▶ _DÉFI_: Extrayez du texte sur le choix des matières en moulage par injection le passage compris entre « Par Protolabs » et « son besoin ? », bornes incluses, sans rien y changer.

▶ _EXTRAIT DU TEXTE_:
....................

Comment choisir la bonne matière en Moulage par Injection ?

Par Protolabs

Cet article traite des spécificités des matières en moulage par injection. Il reprend le contenu d’un webinaire que nous avions organisé car nous nous sommes rendu compte que la question du choix de la matière est un sujet récurrent lorsque nos clients nous consultent pour réaliser leurs projets. Ce petit guide a donc pour but de vous orienter dans le choix de votre matière pour pièce plastique injectée.

Nous verrons principalement les thermoplastiques rigides, c'est à dire les thermoplastiques non-élastomères, et en particulier :

  • Comment bien définir son besoin
  • La notion de thermoplastique amorphe et semi cristallin
  • L'importance des facteurs de température
  • L'importance des facteurs d’environnement
  • Une petite revue de l'offre Protolabs


 Comment bien définir son besoin ?

....................

▶ _DONNÉES FOURNIES_:

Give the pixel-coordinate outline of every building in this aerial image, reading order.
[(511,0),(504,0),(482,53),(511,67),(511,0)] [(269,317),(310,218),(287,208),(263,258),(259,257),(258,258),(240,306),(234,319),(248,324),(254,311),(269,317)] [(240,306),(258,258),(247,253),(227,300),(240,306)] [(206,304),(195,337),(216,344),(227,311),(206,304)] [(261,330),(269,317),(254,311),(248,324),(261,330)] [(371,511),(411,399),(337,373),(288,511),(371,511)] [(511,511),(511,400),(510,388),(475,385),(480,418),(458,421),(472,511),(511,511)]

....................

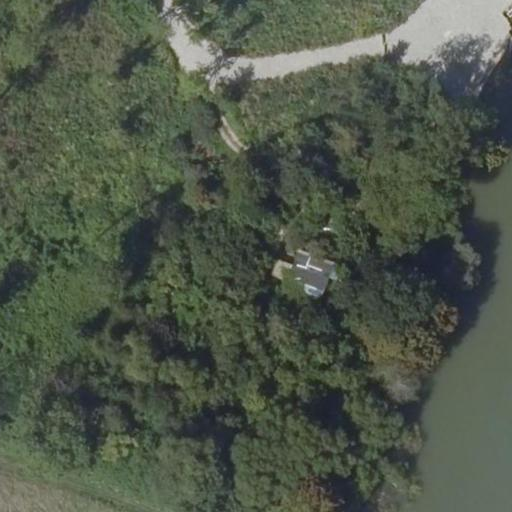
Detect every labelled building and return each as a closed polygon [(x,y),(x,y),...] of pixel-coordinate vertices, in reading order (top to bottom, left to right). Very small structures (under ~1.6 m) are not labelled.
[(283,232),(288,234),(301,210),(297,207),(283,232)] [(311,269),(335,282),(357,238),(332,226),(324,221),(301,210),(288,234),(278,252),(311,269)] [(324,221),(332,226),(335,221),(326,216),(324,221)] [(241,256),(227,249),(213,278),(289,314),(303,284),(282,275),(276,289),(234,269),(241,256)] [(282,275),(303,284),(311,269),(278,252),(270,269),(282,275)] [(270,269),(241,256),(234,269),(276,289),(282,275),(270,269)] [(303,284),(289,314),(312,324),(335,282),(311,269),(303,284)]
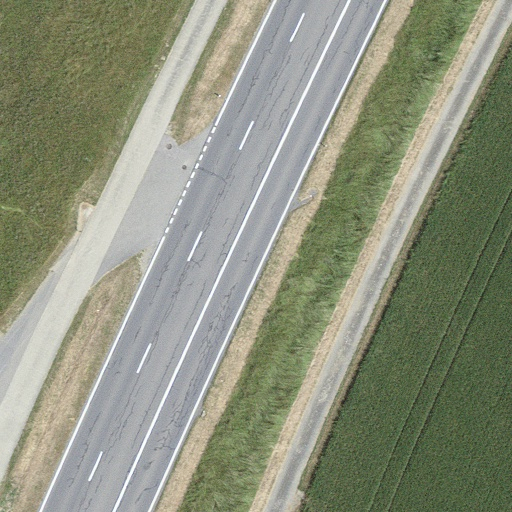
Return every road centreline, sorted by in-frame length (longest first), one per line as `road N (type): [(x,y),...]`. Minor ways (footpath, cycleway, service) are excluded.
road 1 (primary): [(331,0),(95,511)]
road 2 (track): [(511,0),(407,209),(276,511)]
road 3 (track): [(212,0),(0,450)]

....................

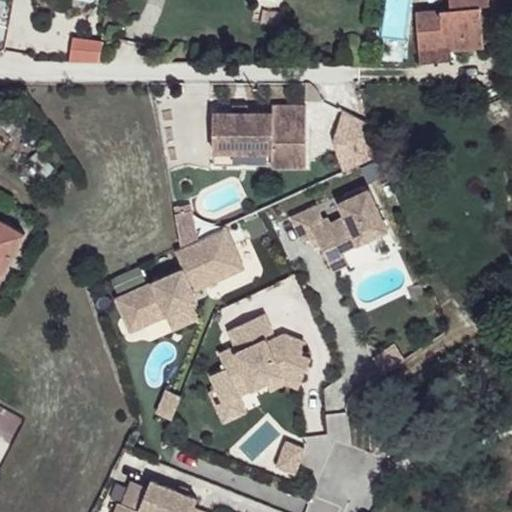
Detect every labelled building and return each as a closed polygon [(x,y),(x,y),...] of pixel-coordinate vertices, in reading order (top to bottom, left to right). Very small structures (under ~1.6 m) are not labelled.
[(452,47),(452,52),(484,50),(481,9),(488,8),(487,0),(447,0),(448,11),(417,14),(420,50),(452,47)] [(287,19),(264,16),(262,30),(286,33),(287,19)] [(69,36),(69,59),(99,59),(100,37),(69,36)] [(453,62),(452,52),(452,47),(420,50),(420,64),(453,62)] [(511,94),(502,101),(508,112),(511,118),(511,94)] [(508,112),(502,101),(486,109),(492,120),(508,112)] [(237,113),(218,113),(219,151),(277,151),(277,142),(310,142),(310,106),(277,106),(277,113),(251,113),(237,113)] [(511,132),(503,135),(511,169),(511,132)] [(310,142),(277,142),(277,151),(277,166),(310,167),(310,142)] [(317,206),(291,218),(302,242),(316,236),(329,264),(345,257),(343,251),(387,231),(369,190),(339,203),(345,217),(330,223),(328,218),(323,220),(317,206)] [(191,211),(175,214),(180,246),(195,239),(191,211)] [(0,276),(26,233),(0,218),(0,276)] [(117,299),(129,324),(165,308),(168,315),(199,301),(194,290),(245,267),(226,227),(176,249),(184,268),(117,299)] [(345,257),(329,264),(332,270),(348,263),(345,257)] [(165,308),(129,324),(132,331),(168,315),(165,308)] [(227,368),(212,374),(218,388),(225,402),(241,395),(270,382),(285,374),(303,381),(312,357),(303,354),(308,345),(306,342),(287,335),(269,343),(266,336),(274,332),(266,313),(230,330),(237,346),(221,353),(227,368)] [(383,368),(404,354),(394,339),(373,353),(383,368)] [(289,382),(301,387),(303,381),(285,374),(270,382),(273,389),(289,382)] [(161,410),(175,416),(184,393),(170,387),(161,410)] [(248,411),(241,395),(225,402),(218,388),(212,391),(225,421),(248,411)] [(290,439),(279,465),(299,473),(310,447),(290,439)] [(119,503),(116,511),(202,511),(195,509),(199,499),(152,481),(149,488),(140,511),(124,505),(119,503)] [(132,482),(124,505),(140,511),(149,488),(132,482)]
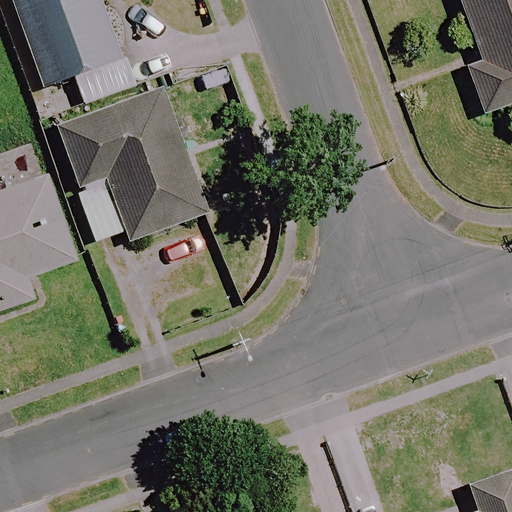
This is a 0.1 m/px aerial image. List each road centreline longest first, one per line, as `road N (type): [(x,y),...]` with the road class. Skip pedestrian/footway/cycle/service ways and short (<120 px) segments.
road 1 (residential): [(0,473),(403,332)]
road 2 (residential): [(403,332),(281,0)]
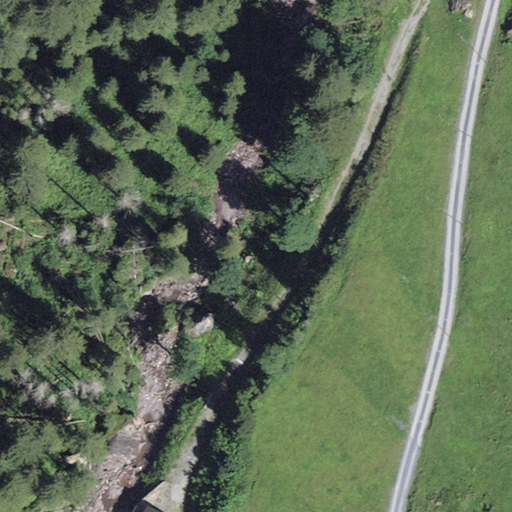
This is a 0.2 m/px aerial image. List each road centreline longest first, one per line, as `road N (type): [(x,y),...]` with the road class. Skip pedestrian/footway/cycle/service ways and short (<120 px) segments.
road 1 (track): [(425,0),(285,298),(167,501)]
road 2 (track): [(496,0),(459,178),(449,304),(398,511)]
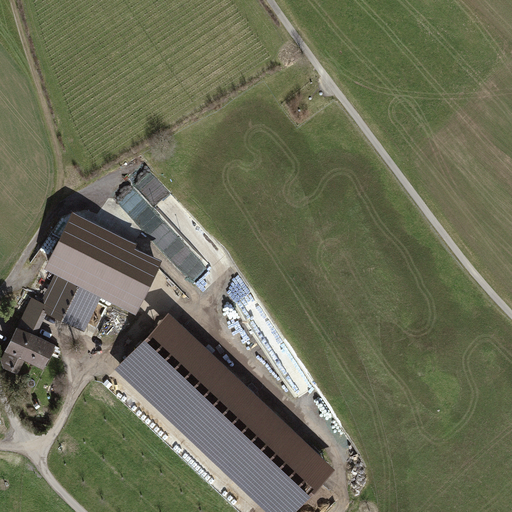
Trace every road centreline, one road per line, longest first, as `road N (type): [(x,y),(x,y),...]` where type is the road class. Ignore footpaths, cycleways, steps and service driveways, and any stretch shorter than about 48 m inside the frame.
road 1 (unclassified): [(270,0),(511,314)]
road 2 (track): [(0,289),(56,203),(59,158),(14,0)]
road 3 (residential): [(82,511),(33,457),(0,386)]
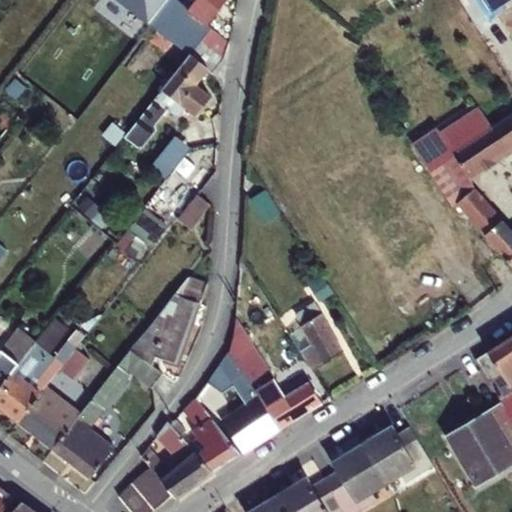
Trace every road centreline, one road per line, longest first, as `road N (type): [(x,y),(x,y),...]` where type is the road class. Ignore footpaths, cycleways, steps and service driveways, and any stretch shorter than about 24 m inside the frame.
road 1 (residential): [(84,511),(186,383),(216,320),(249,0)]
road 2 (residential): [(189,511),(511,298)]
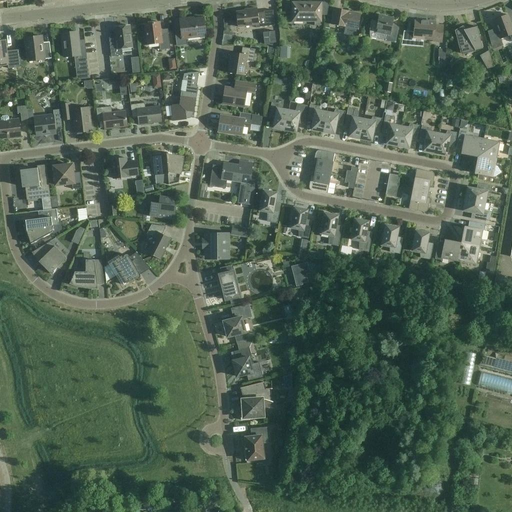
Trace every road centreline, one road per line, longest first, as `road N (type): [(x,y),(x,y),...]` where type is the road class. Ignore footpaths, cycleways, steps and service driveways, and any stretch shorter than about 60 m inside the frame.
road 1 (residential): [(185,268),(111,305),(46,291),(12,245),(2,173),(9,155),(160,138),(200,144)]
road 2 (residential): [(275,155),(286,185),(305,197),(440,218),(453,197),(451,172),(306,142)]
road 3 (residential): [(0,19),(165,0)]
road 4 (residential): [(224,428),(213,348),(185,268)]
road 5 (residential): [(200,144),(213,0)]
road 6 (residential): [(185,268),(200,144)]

....................

▶ _RÉPONSE ATTENDUE_:
Par Protolabs

Cet article traite des spécificités des matières en moulage par injection. Il reprend le contenu d’un webinaire que nous avions organisé car nous nous sommes rendu compte que la question du choix de la matière est un sujet récurrent lorsque nos clients nous consultent pour réaliser leurs projets. Ce petit guide a donc pour but de vous orienter dans le choix de votre matière pour pièce plastique injectée.

Nous verrons principalement les thermoplastiques rigides, c'est à dire les thermoplastiques non-élastomères, et en particulier :

  • Comment bien définir son besoin
  • La notion de thermoplastique amorphe et semi cristallin
  • L'importance des facteurs de température
  • L'importance des facteurs d’environnement
  • Une petite revue de l'offre Protolabs


 Comment bien définir son besoin ?